## DATASET
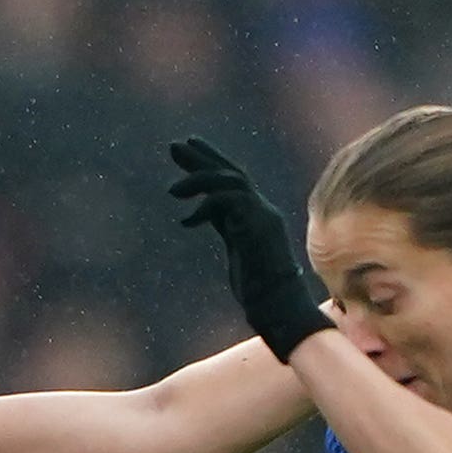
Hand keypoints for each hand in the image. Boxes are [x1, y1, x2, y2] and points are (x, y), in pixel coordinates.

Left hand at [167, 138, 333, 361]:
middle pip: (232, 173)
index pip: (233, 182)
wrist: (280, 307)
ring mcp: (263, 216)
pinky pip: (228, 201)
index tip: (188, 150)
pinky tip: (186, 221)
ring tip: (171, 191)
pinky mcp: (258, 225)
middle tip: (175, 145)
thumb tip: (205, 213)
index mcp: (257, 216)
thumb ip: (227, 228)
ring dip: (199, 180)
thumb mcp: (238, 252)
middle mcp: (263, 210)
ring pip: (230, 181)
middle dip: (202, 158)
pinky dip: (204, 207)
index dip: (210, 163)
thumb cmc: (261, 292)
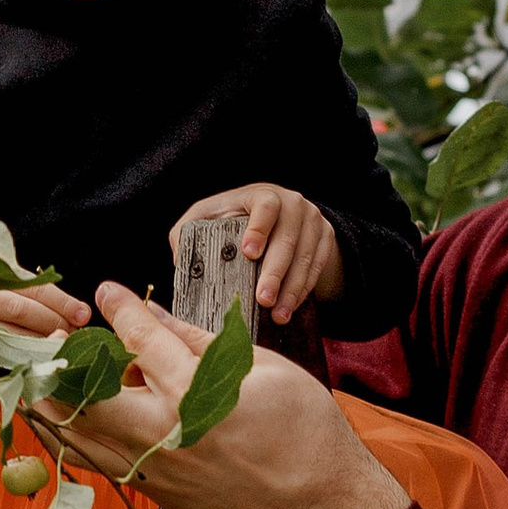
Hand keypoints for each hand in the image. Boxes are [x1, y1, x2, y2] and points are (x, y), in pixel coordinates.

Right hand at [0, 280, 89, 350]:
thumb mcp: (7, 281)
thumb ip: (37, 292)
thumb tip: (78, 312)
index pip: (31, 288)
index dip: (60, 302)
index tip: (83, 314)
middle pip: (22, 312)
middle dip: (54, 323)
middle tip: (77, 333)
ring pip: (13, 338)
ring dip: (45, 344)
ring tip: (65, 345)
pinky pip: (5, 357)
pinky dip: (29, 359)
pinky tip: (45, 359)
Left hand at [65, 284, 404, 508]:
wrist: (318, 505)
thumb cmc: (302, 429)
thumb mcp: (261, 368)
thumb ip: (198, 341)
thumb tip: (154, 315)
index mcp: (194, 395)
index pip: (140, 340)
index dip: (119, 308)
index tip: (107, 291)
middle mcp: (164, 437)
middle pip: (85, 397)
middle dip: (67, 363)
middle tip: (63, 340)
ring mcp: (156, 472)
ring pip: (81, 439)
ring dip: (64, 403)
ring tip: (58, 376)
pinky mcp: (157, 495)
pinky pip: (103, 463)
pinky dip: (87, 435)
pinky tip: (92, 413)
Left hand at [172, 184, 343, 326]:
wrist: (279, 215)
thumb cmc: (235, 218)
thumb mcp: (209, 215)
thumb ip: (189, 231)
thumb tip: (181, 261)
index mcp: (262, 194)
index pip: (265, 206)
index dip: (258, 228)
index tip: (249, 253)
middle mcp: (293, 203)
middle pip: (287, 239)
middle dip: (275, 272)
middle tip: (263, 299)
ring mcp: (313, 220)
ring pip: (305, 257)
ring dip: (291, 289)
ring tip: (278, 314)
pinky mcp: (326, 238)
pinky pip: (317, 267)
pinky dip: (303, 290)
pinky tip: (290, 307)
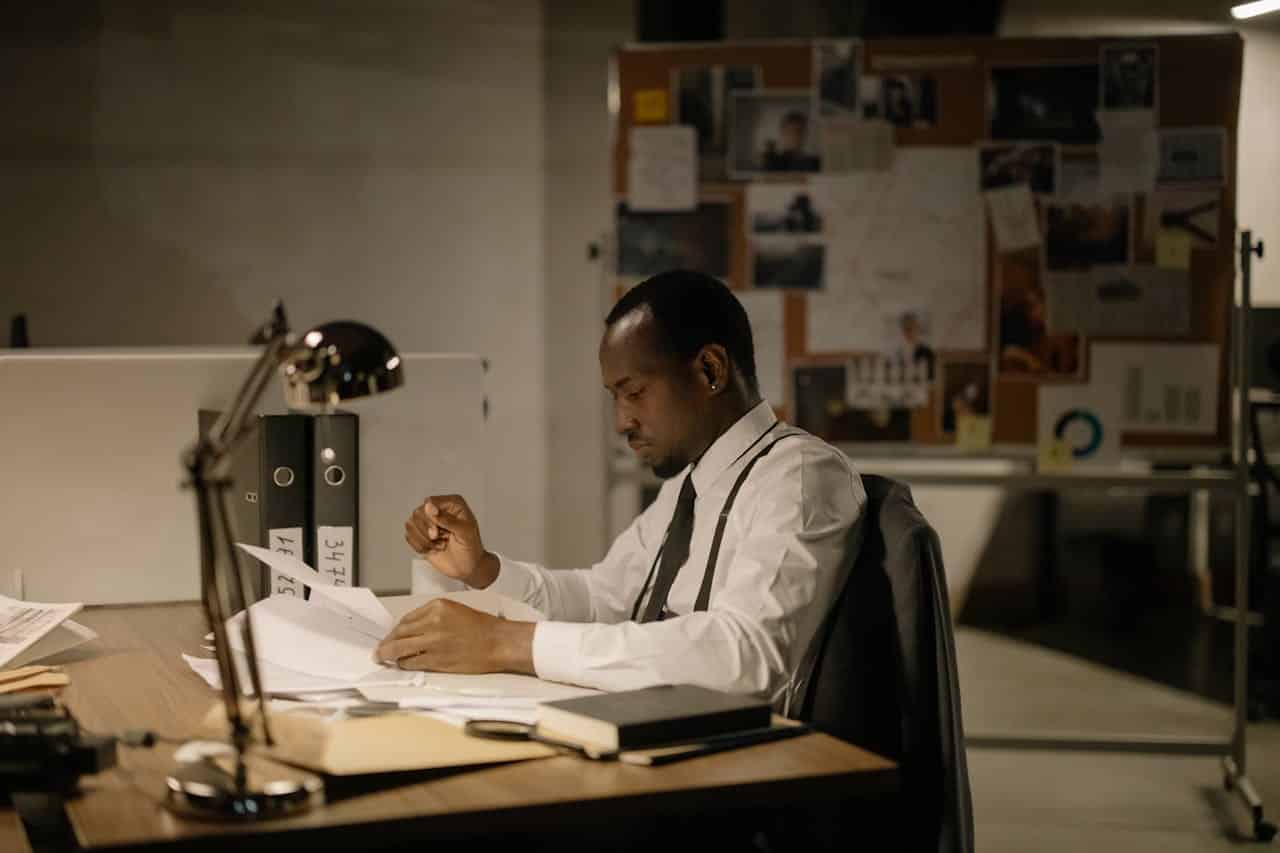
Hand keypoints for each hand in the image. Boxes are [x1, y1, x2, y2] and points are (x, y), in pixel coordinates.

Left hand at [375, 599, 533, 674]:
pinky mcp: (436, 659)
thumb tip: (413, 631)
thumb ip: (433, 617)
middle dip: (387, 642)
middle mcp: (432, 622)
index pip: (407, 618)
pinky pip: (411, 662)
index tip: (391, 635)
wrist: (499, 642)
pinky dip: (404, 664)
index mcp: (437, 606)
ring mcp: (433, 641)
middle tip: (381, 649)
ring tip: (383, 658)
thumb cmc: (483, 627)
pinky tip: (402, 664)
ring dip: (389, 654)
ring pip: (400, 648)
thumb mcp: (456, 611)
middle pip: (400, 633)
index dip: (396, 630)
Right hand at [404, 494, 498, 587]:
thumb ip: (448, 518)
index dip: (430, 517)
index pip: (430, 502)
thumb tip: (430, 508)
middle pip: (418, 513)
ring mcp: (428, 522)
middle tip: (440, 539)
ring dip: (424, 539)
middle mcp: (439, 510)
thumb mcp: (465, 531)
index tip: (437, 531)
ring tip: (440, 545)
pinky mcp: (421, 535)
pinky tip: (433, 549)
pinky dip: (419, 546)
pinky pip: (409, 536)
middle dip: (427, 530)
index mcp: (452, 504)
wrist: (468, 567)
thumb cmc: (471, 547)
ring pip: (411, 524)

## PROBLEM REQUIREMENTS
Where a line in the records above contains the string "Left", return that line.

## WORKED SOLUTION
Left hand at [167, 138, 333, 361]:
Left hand at [65, 284, 404, 508]:
Left hand at [172, 184, 343, 326]:
Left hand at [375, 599, 533, 674]:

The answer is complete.